● **PAGE TEXT**
_____

OTDR market defined by end-user demand
BY MEGHAN FULLER
Five minutes after the door opened and OFC 2001 (Anaheim, CA) officially began, I found myself face to face with an optical time-domain reflectometer (OTDR). Jet-lagged and somewhat overwhelmed by my first glimpse around the show floor, even I could operate the device. My experience illustrates the biggest trend in the manufacturing of OTDRs and test equipment in general: Make it easier, faster, lighter, more efficient, and cost-effective.
OTDRs are used to test or characterize fiber-optic cables and, by extension, entire fiber-optic networks with a single-end test. They measure overall end-to-end loss, section loss, and splice loss, as well as the reflectance of connectors and mechanical splices. They are used to locate breaks, defects, and misalignments and any gradual or sudden degradation of the fiber.

_____

● **SUPPLIED ENTRIES**
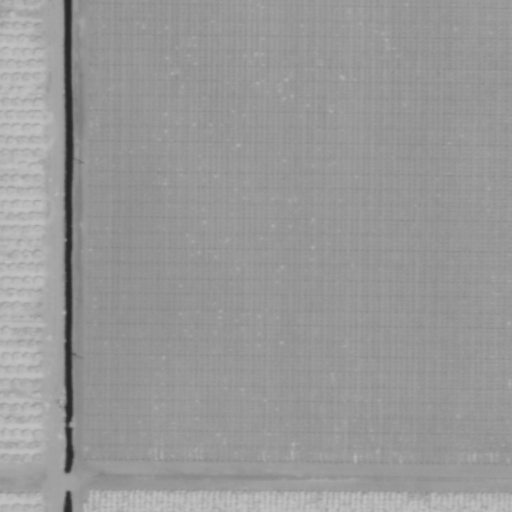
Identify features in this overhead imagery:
crop: (256, 256)
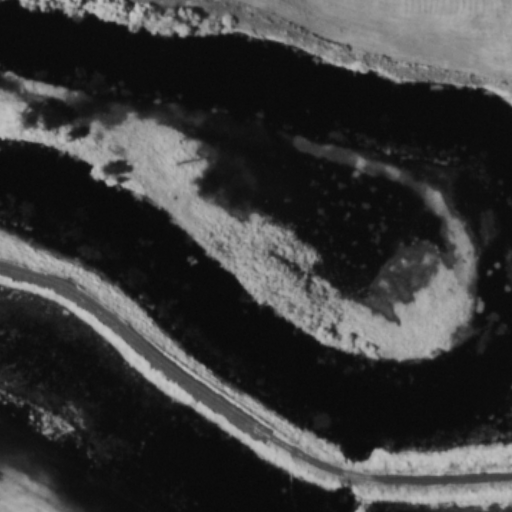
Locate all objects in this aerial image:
river: (487, 277)
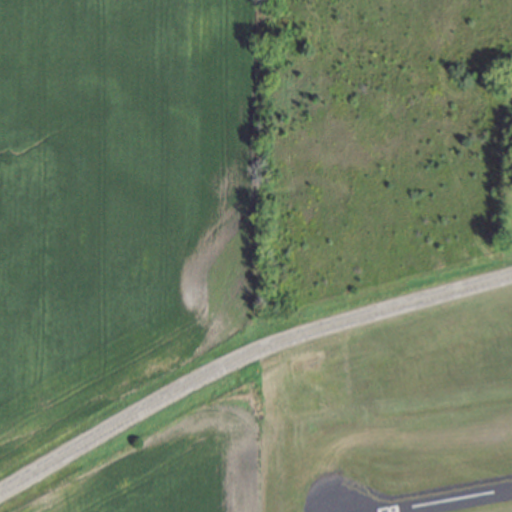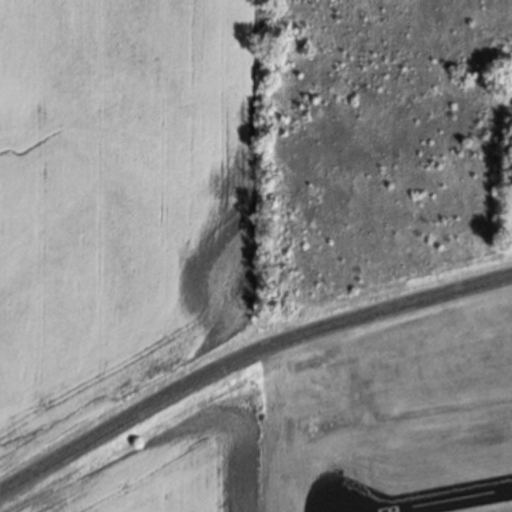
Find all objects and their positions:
road: (243, 355)
airport: (391, 409)
airport runway: (450, 427)
airport taxiway: (345, 488)
airport runway: (443, 499)
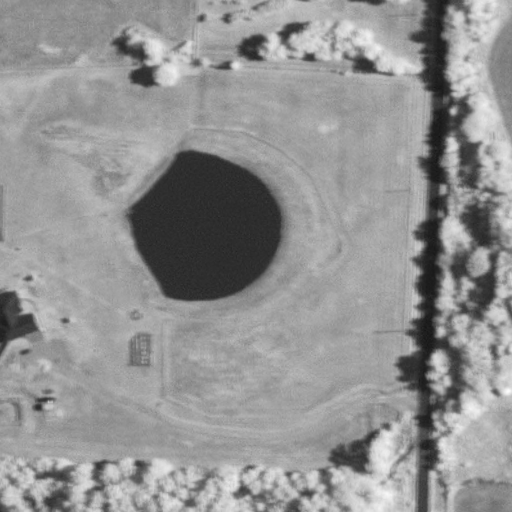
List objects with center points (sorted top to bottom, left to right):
road: (428, 255)
road: (225, 429)
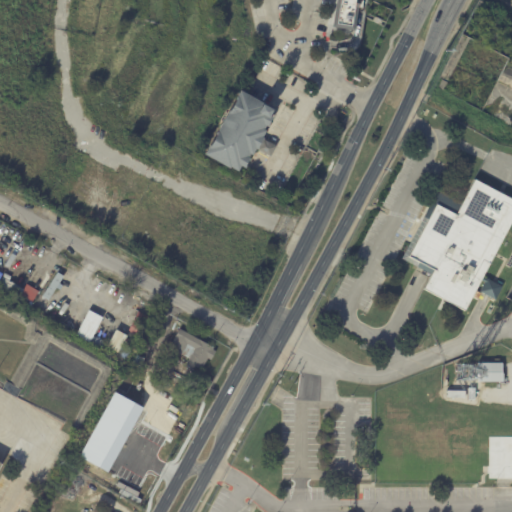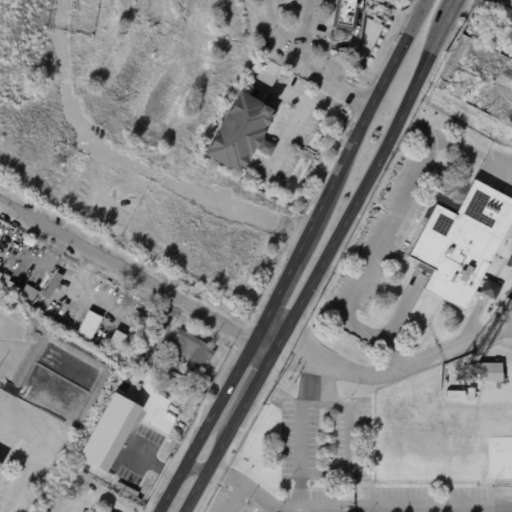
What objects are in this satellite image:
road: (455, 7)
building: (344, 12)
building: (345, 13)
road: (304, 28)
road: (348, 42)
road: (306, 60)
road: (370, 106)
road: (300, 118)
building: (238, 132)
building: (239, 132)
building: (264, 147)
road: (127, 164)
road: (366, 186)
building: (440, 201)
building: (460, 243)
building: (460, 243)
road: (380, 245)
road: (56, 247)
road: (295, 258)
road: (39, 260)
building: (1, 274)
road: (136, 276)
building: (54, 286)
building: (486, 289)
building: (20, 290)
road: (81, 291)
building: (115, 341)
building: (120, 342)
building: (97, 343)
building: (190, 349)
building: (194, 349)
road: (394, 372)
building: (487, 372)
building: (489, 373)
road: (228, 385)
road: (254, 387)
road: (303, 403)
road: (339, 403)
building: (162, 411)
building: (114, 429)
road: (349, 437)
road: (222, 444)
building: (88, 451)
building: (1, 455)
road: (28, 462)
building: (1, 468)
road: (152, 468)
road: (196, 468)
road: (179, 475)
building: (75, 487)
road: (197, 490)
road: (167, 497)
road: (235, 498)
road: (112, 506)
road: (444, 506)
road: (486, 508)
road: (286, 509)
road: (414, 509)
road: (418, 509)
building: (95, 510)
building: (97, 511)
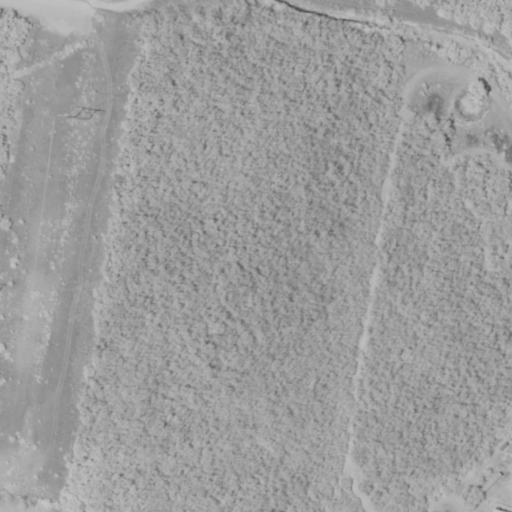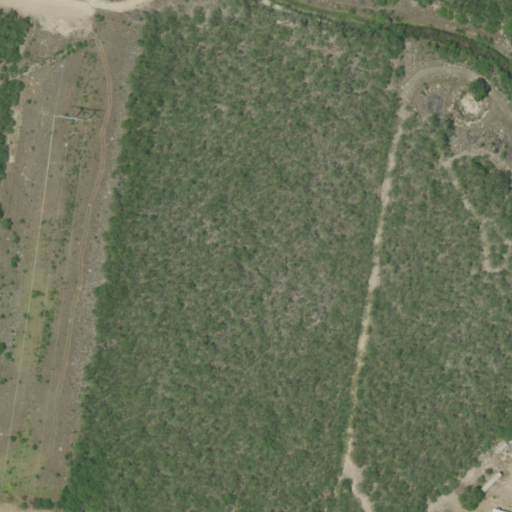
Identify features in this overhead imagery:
road: (47, 13)
power tower: (81, 116)
building: (497, 510)
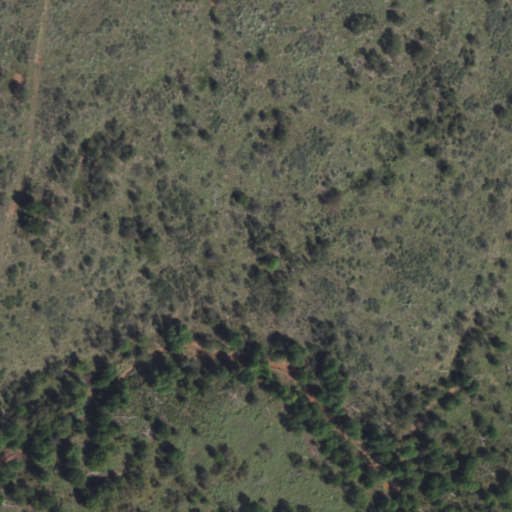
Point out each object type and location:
road: (3, 10)
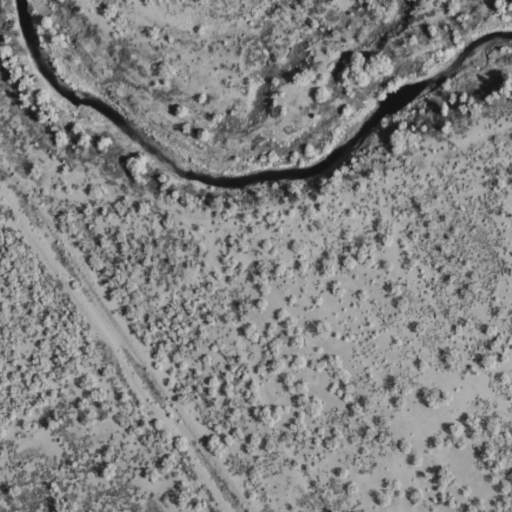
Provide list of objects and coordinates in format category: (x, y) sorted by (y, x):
river: (238, 154)
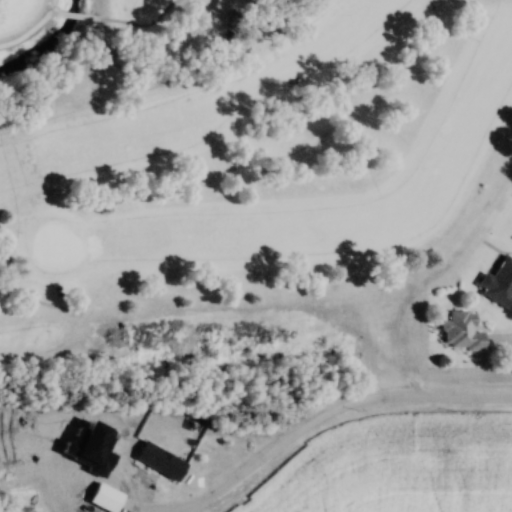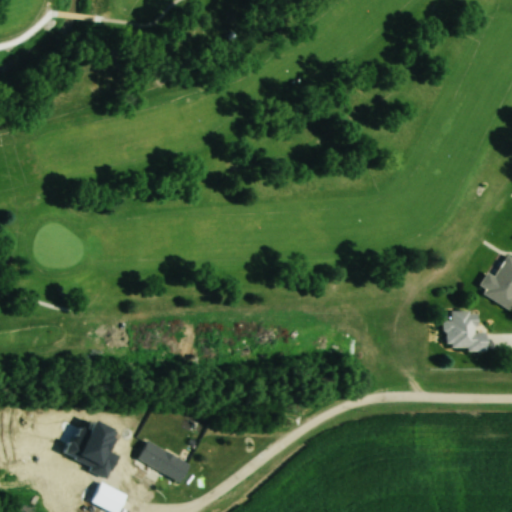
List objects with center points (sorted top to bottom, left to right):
road: (72, 6)
road: (133, 14)
road: (29, 23)
park: (240, 155)
building: (497, 281)
road: (30, 285)
building: (458, 331)
road: (326, 409)
building: (159, 462)
building: (103, 498)
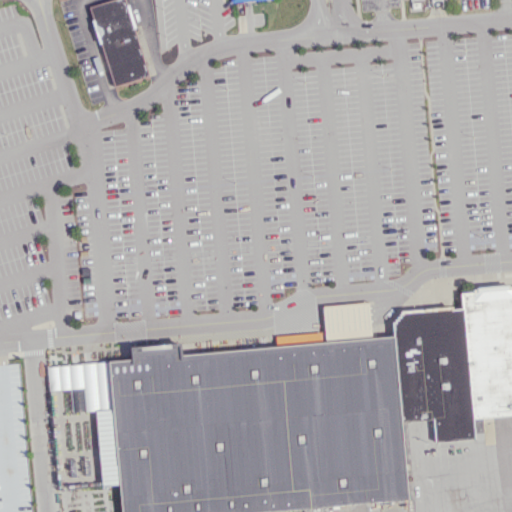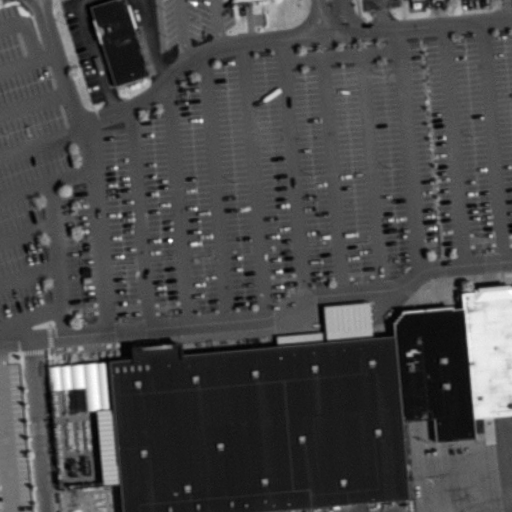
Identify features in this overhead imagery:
building: (241, 0)
building: (242, 1)
road: (84, 2)
building: (430, 3)
road: (506, 9)
road: (382, 15)
road: (346, 16)
road: (321, 17)
road: (220, 24)
road: (185, 33)
road: (284, 36)
building: (118, 41)
building: (119, 42)
road: (31, 47)
road: (341, 55)
road: (45, 56)
road: (33, 103)
road: (40, 141)
road: (493, 142)
road: (452, 146)
road: (408, 152)
parking lot: (245, 158)
road: (90, 162)
road: (293, 168)
road: (371, 172)
road: (330, 176)
road: (253, 180)
road: (46, 183)
road: (215, 189)
road: (177, 205)
road: (141, 219)
road: (27, 233)
road: (28, 276)
road: (57, 276)
road: (259, 318)
road: (62, 324)
road: (4, 357)
building: (458, 363)
building: (295, 407)
building: (265, 424)
road: (40, 427)
building: (82, 427)
road: (6, 438)
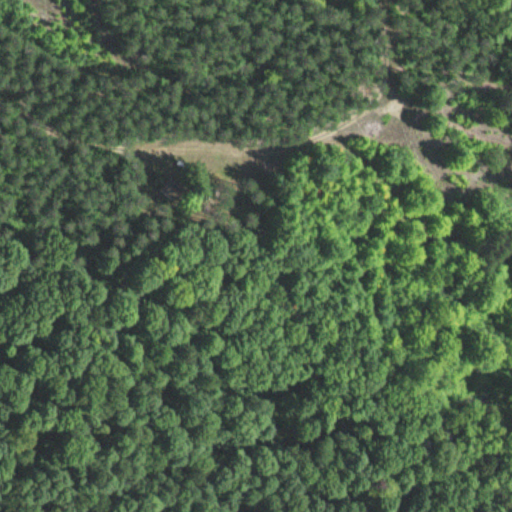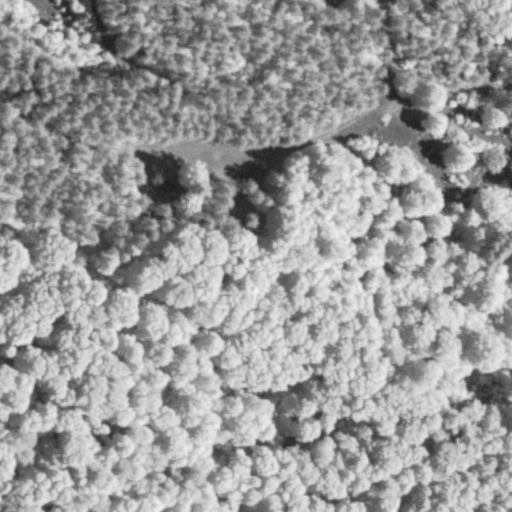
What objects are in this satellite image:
road: (300, 145)
building: (168, 188)
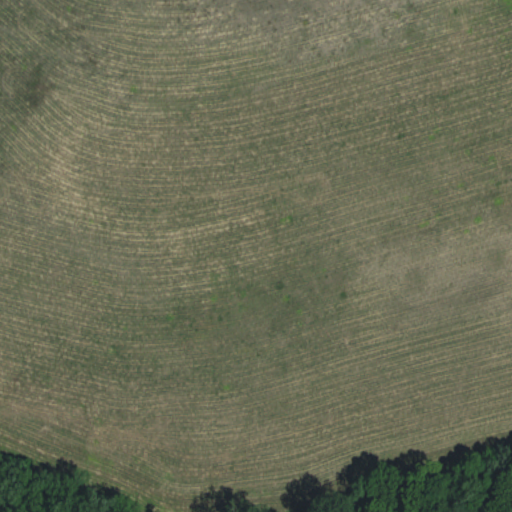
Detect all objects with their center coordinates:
crop: (255, 236)
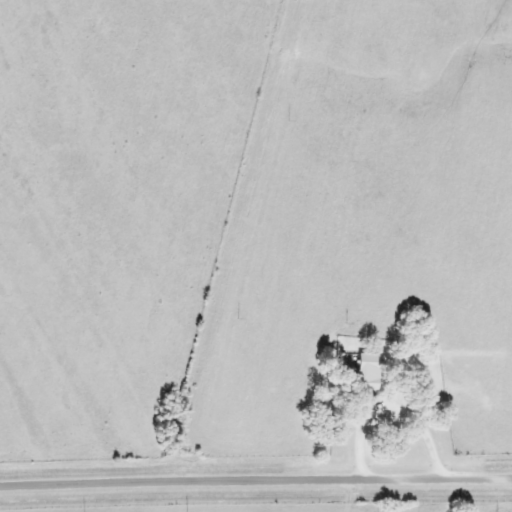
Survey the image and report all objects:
road: (245, 236)
building: (369, 370)
road: (255, 478)
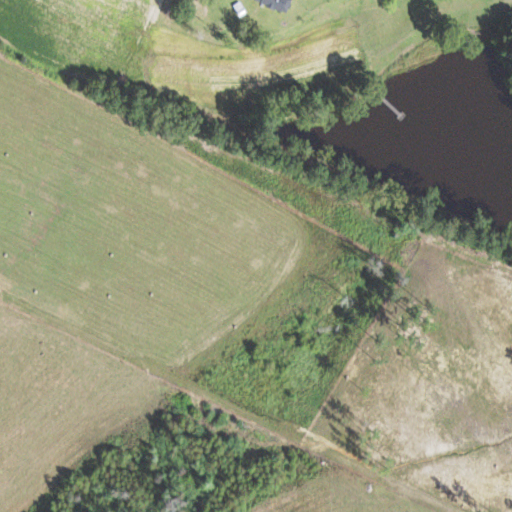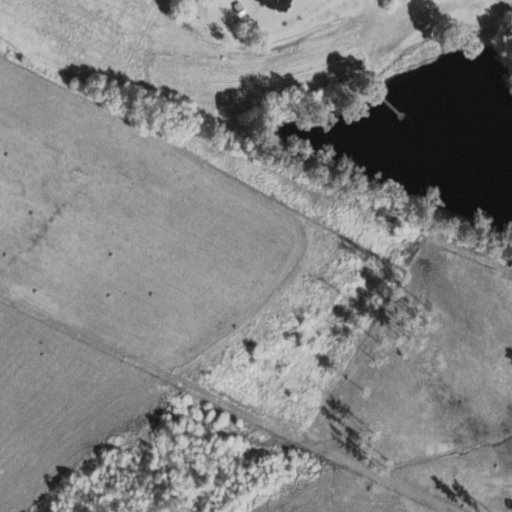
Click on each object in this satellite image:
building: (274, 4)
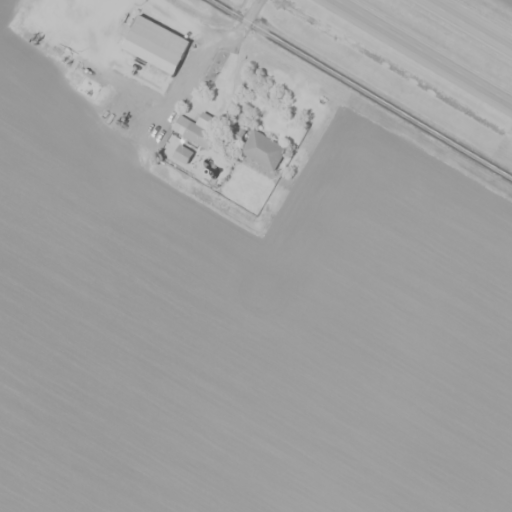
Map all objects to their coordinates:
road: (487, 15)
road: (425, 50)
building: (150, 54)
building: (91, 83)
railway: (360, 89)
building: (198, 129)
building: (263, 150)
building: (258, 151)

_____

● **WHAT TO DO**
1. Do these statements agree with the OTDR article? Answer yes or no for each and quote the words of the article that decide it.
(a) The show where the author encountered the device took place in Anaheim, CA.
(b) An OTDR needs access to both ends of a cable to test it.
(c) OTDRs measure the reflectance of connectors.
2. Go on with the OTDR article from its last sentence.
None of the items are needed here.

● **RESULTS IN ORDER**
1.
(a) Yes: "OFC 2001 (Anaheim, CA)"
(b) No: "with a single-end test"
(c) Yes: "as well as the reflectance of connectors and mechanical splices"

2.
An OTDR transmits thousands of short light pulses across the fiber every second. Optical fiber is subject to attenuation loss, measured in dB/km. Such loss is wavelength-dependent. At 1,550 nm, the loss is 0.18 to 0.2 dB/km; at 1,310 nm, the loss is 0.33 to 0.35 dB/km. An OTDR calculates this loss by measuring the amount of light reflected back to the transmitter, known as Rayleigh backscattering.
OTDRs also measure Fresnel reflection, which occurs when there is an abrupt change in the index of refraction. At splice points, when the light signal travels from fiber to air back into fiber-even if it's just for a millimeter-as much as 4% of that signal is reflected back. With an OTDR, you can see the reflection, determine its point of origin, and calculate the loss.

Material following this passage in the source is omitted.